Dr. Mahanamahewa said there were more than 5,000 complaints on matters related to social media and sexual abuse. “They first become friends and ask for nude photos, and then use blackmail,” he said and added that this resulted in suicide. “In one case the woman informed to the Mirihana police and the photos were released on social media as a consequence. Finally the woman did not want to proceed with the case.”
Rights of the Accused
There are instances when false charges are brought up. Article 13(5) of the Constitution states that every person is presumed innocent until proven guilty. “You must give the defendant a chance to defend through a fair trial, but these proceedings should not take too much time,” Dr. Mahanamahewa said.
He made two principal suggestions with regards to the Penal Code and the Criminal Procedure Code. “We must focus on compensation. There is no minimum compensation stated in the Penal Code. There must be a set of guidelines prepared by the Judicial Service Commission for judges. At the moment the amount for compensation depends on the discretion of the judge,” Dr. Mahanamahewa said.

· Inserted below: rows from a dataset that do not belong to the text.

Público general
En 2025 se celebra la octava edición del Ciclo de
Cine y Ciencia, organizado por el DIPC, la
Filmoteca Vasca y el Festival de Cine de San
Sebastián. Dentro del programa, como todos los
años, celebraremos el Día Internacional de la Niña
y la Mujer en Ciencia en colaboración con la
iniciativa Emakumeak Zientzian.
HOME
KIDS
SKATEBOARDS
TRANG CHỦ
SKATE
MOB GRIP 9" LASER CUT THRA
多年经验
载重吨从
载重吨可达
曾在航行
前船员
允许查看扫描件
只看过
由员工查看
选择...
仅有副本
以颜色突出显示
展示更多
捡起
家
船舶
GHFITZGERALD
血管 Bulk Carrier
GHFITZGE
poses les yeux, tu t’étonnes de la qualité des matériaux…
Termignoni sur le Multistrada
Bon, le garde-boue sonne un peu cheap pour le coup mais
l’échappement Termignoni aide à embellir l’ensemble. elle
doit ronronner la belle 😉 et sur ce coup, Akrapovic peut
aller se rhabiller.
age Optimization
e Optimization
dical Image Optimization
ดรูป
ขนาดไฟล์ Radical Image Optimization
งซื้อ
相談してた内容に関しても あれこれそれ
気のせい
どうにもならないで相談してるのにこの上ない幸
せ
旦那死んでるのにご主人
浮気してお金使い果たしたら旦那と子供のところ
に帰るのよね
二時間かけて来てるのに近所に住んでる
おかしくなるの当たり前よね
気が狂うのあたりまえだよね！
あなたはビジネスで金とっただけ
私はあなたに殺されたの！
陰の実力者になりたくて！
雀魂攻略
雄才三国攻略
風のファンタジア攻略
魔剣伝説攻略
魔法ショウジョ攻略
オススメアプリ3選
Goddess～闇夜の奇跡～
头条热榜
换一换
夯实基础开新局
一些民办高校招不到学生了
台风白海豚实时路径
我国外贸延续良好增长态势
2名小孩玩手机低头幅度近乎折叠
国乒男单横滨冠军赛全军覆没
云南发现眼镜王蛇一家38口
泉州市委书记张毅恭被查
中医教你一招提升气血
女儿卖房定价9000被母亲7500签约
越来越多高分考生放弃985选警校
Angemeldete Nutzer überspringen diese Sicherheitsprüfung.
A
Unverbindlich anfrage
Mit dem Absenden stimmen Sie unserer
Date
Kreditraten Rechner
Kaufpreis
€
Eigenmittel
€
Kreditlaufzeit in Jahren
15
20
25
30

Secondly referring to the Criminal Procedure Code he proposed that there should be a procedure to accept the original CD, rather than the tedious procedure laid down and suggested that there could also be a separate unit at the Attorney General’s Department for matters regarding abuse of women and children so as to expedite the cases.
“The State must look after the welfare of the victims. Sometimes they are burdened with a baby. They should be counselled. The social service department should look into their affairs. There should be awareness on sex-education,” he said.